The imbalance between the two parts of the installation reminds me of the invisible barriers that Pentecost identifies as shutting the majority of people off from powerful knowledge embedded in professionalized discourses and advanced technology. “We are in an asymmetrical relationship to the forces we’re trying to remake,” she said. While engineering and science offer many people easier lives and greater autonomy, “the ‘humanities’ are where we discuss the meaning, the value. And I think there’s a real problem there, in that bifurcation, in that whole division of labor.” And this labor is tangible. On April 16 she helped host representatives of the Madison-based Family Farm Defenders, part of the international small-scale farmers group Via Campesino, who did a presentation on their work at Mess Hall; Pentecost told me, in regard to farming, “All over the world there’s been so much contestation; it hasn’t been a smooth ride for the corporations.”

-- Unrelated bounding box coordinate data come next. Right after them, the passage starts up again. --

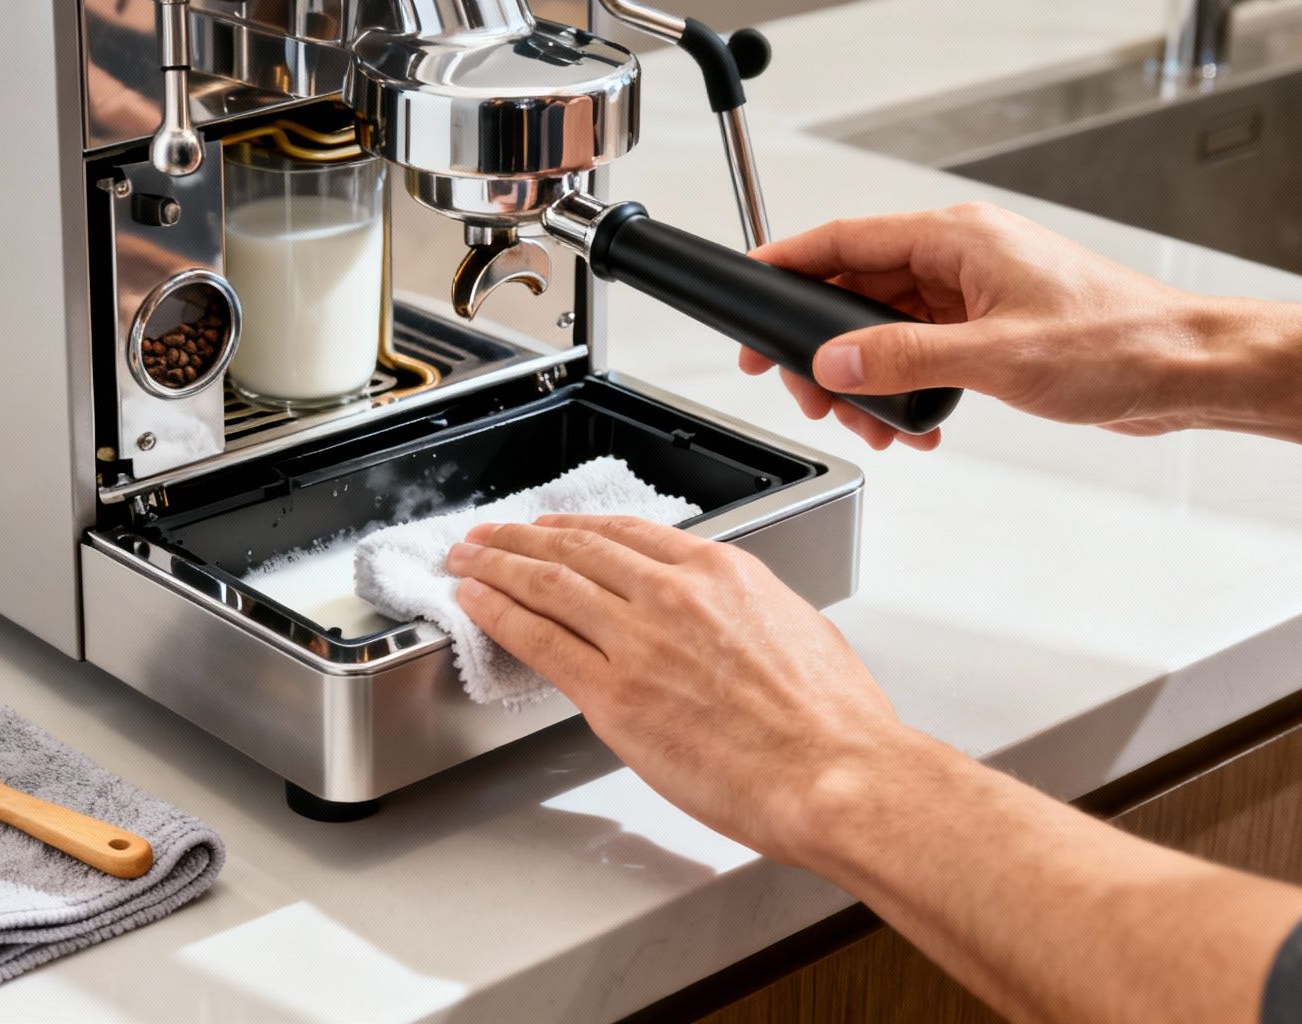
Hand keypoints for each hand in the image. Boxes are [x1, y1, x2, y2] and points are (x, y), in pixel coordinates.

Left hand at [443, 515, 908, 864]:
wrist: (834, 774)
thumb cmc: (832, 722)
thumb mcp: (798, 629)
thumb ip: (748, 613)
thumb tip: (731, 622)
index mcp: (721, 572)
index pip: (630, 533)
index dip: (579, 527)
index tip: (554, 527)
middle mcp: (673, 595)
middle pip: (577, 550)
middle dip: (523, 537)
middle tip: (489, 534)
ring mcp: (638, 642)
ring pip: (548, 584)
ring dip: (496, 566)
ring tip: (467, 559)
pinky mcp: (614, 695)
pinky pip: (539, 641)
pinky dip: (498, 615)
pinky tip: (475, 605)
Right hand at [742, 202, 1223, 449]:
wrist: (1188, 372)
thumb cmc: (1121, 344)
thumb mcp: (996, 356)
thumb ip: (904, 358)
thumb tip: (836, 359)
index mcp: (959, 240)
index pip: (846, 238)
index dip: (788, 262)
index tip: (748, 285)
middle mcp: (963, 259)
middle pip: (857, 288)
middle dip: (823, 344)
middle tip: (803, 389)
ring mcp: (977, 294)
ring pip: (886, 327)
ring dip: (868, 376)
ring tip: (866, 422)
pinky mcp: (993, 329)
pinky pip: (921, 352)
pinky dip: (906, 389)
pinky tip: (915, 427)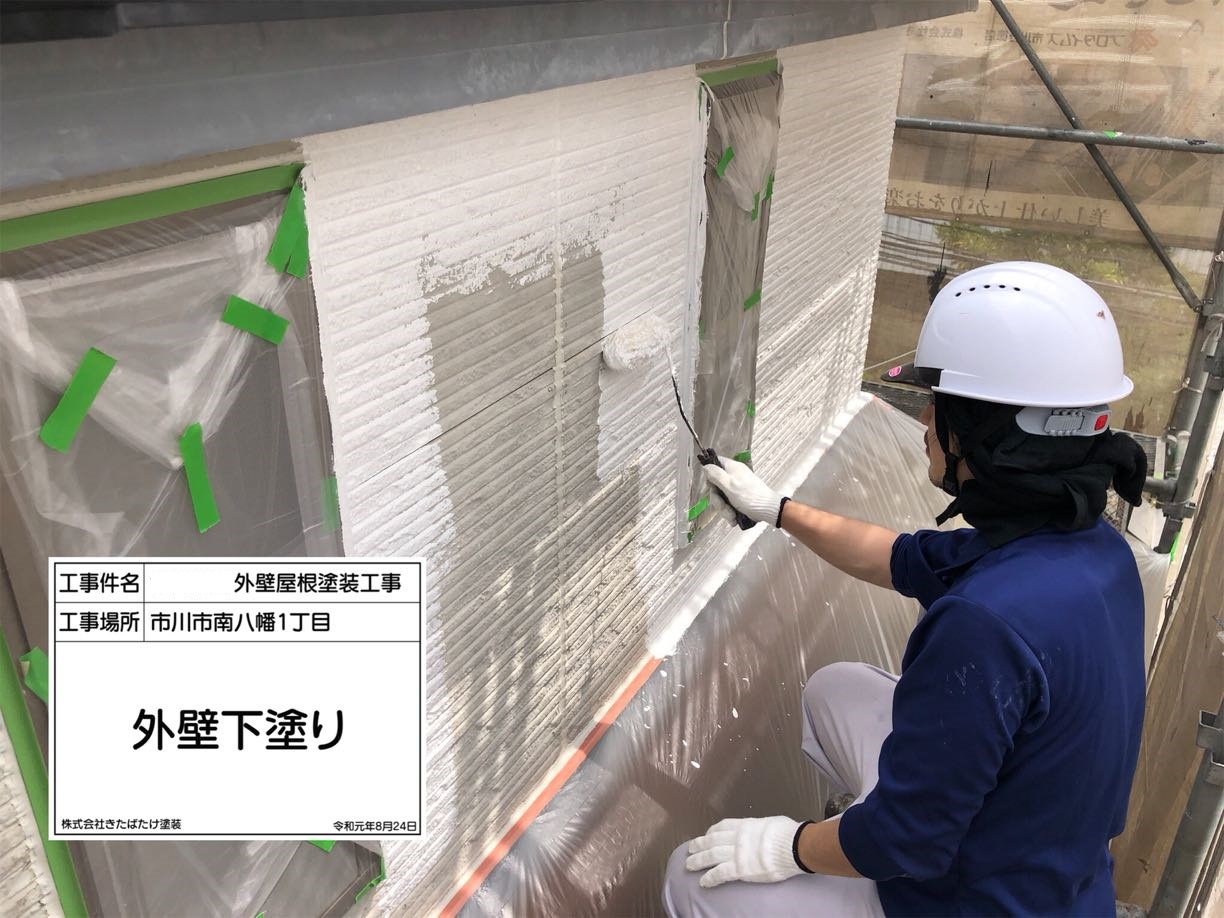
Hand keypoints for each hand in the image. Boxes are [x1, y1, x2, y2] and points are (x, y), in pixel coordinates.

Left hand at [685, 816, 804, 888]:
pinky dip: (710, 878)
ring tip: (689, 865)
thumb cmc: (788, 833)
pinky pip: (720, 873)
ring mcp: (737, 853)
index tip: (706, 835)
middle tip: (690, 849)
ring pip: (711, 856)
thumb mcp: (771, 822)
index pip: (722, 827)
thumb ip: (761, 827)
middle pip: (712, 840)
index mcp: (744, 825)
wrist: (793, 846)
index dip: (711, 831)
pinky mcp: (740, 869)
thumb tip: (765, 830)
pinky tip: (703, 882)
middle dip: (699, 845)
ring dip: (698, 861)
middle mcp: (736, 838)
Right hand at [702, 456, 785, 525]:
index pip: (715, 463)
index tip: (712, 486)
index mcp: (732, 468)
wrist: (767, 510)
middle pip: (716, 485)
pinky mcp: (740, 498)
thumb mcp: (729, 484)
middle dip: (718, 500)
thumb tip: (705, 466)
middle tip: (723, 507)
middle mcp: (734, 476)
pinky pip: (729, 504)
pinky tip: (734, 518)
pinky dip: (730, 512)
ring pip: (722, 497)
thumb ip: (715, 474)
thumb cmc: (749, 496)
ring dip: (724, 509)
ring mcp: (737, 488)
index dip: (710, 474)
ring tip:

Similarly issue-driven, her presentation on May 6 will use a variety of media to spark thought and discussion around the use of military drones. These sorts of provocative educational situations seem to express less a utopian dream, as Bret Schneider would have it, than a belief in contemporary popular resistance as a reason to make art. Instead of pursuing monolithic models of aesthetic endeavor and political organizing, perhaps, as Pentecost says, “we all need to be able to do things that structure our contribution in a way that reflects who we are.” There may be idealism here, and scaled-back, non-revolutionary standards of gradual political efficacy. But in the wake of a century of unparalleled bloodletting and consolidation of power in the Modernist era, the most dangerous failure may indeed be nostalgia.
Claire Pentecost shows at Threewalls, 119 N. Peoria, April 23 through May 22.